-- MATERIAL SUPPLIED follows --
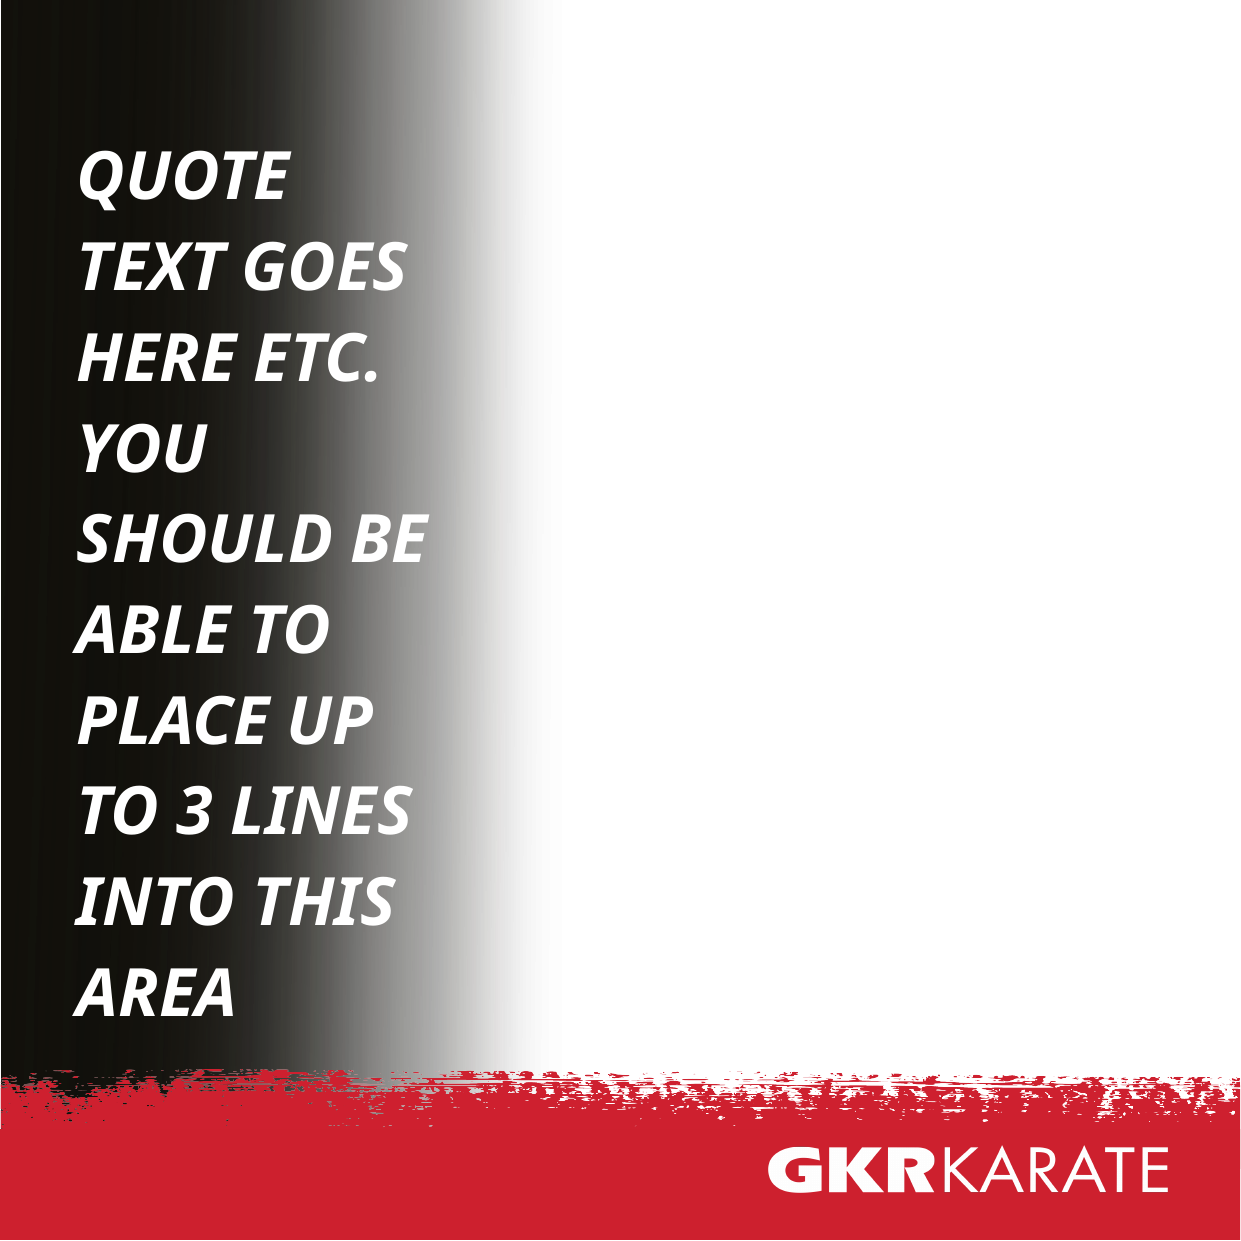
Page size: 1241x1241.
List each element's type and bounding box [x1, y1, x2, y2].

picture [768, 1144, 1169, 1194]
picture [0, 0, 1241, 1036]
text_box [0, 1036, 1241, 1241]
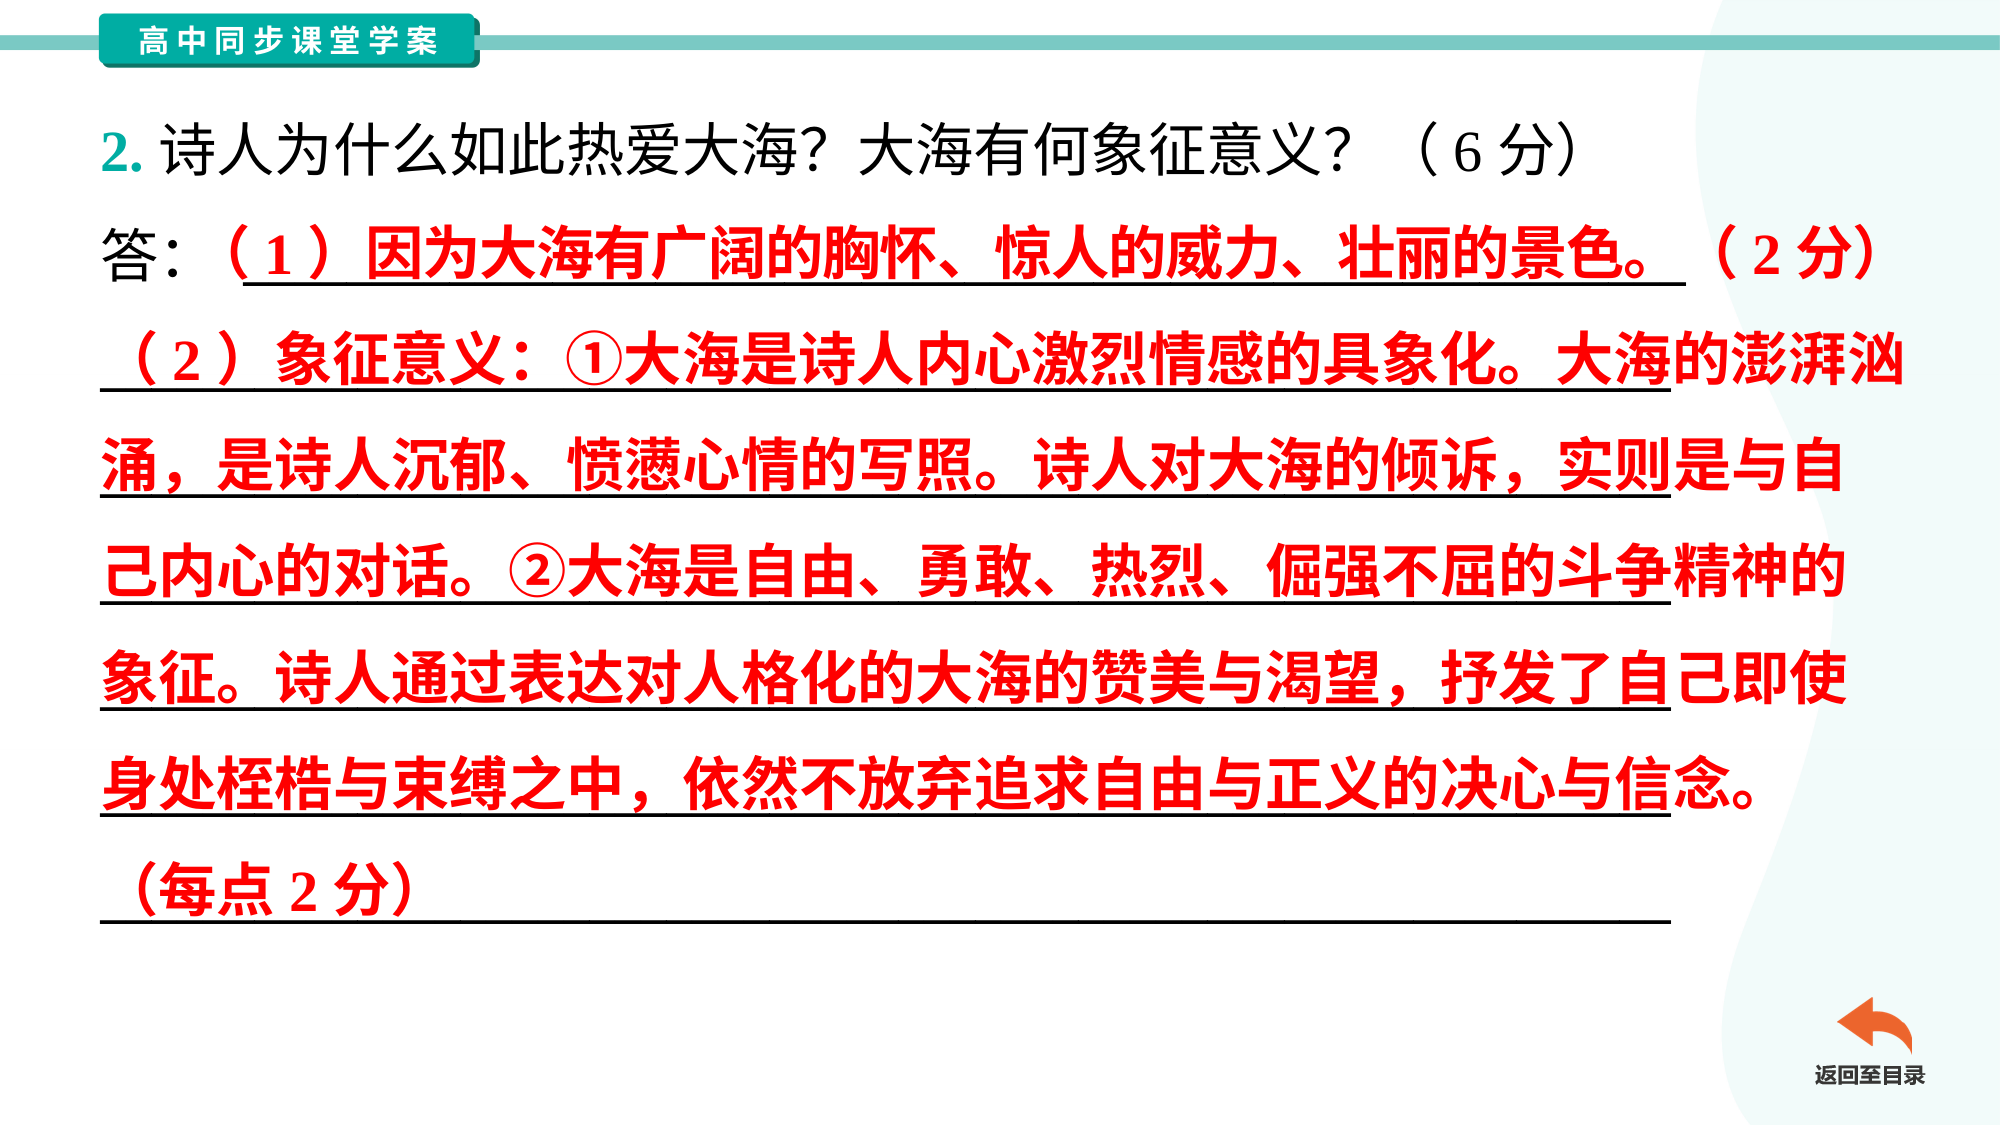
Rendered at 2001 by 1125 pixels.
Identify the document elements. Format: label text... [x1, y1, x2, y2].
-- MATERIAL SUPPLIED concluded --
-- BRIEF --
Word for word, restate the records above and drop the pictures.

-- SOLUTION TO THIS TASK --
Page size: 1241x1241.
List each element's type and bounding box [x1, y1, x2, y2].

picture [768, 1144, 1169, 1194]
picture [0, 0, 1241, 1036]
text_box [0, 1036, 1241, 1241]
Rendered at 2001 by 1125 pixels.
Identify the document elements. Format: label text... [x1, y1, x2, y2].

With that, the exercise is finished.